▶ [Data records]:
-- Opening Marker --

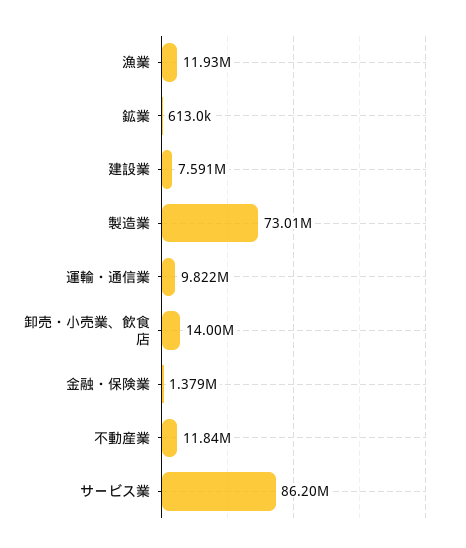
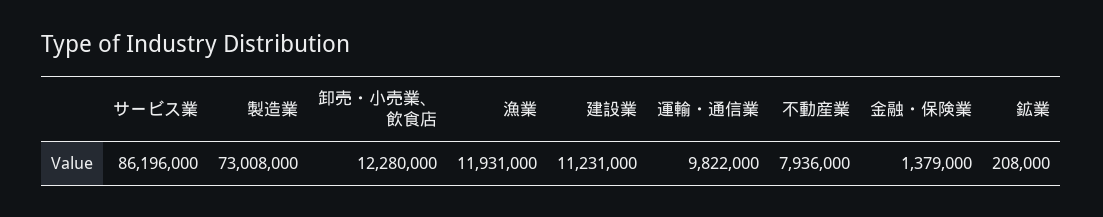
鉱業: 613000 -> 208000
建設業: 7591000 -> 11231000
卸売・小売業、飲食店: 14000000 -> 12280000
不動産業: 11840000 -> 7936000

-- Closing Marker --
-- Opening Marker --

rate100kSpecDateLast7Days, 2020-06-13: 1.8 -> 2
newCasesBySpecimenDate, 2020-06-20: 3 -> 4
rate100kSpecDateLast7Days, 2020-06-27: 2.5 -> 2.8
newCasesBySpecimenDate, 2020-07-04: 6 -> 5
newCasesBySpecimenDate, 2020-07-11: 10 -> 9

-- Closing Marker --
-- Opening Marker --

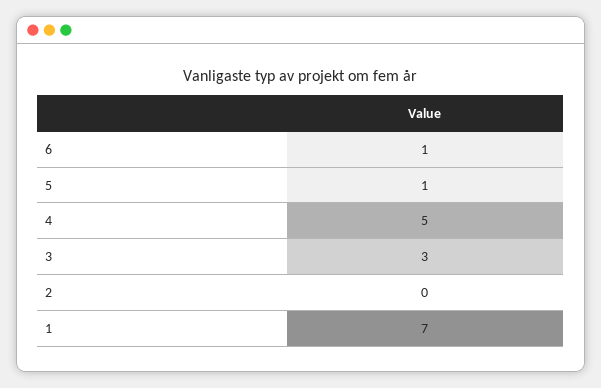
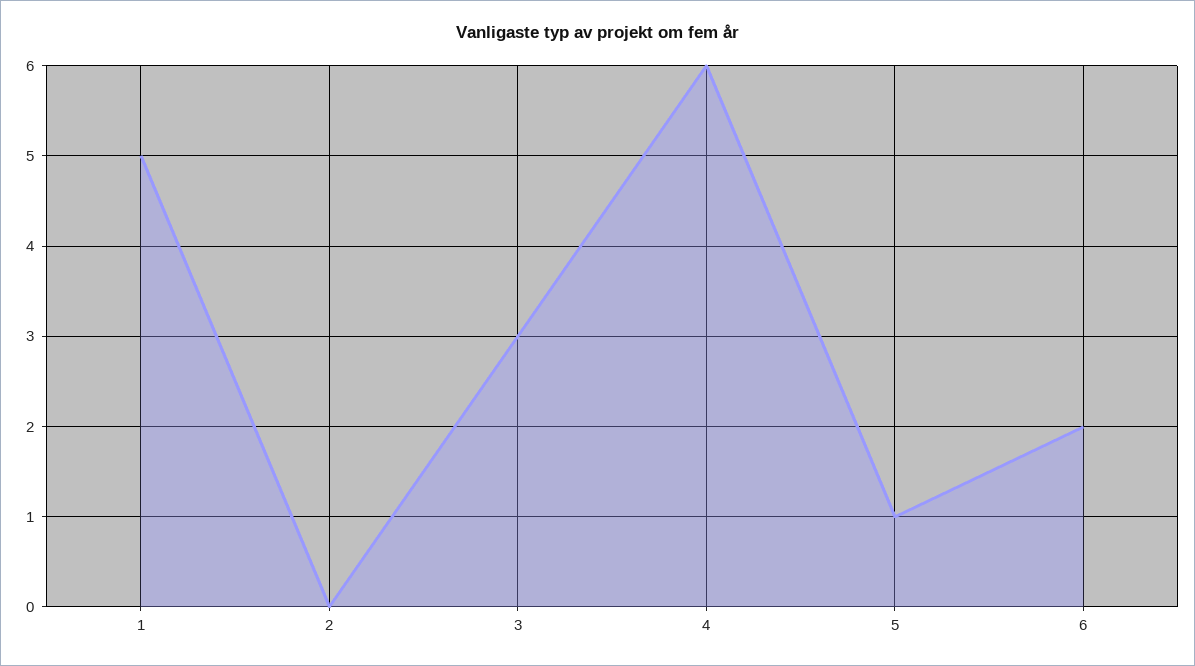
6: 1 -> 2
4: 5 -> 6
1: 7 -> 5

-- Closing Marker --

▶ [Problem details]: Could you reproduce, exactly, every line above from the line with "newCasesBySpecimenDate, 2020-07-04: 6 -> 5" to the line with "newCasesBySpecimenDate, 2020-07-11: 10 -> 9", and no other line? Both ends count.

▶ [Task output]:
newCasesBySpecimenDate, 2020-07-04: 6 -> 5
newCasesBySpecimenDate, 2020-07-11: 10 -> 9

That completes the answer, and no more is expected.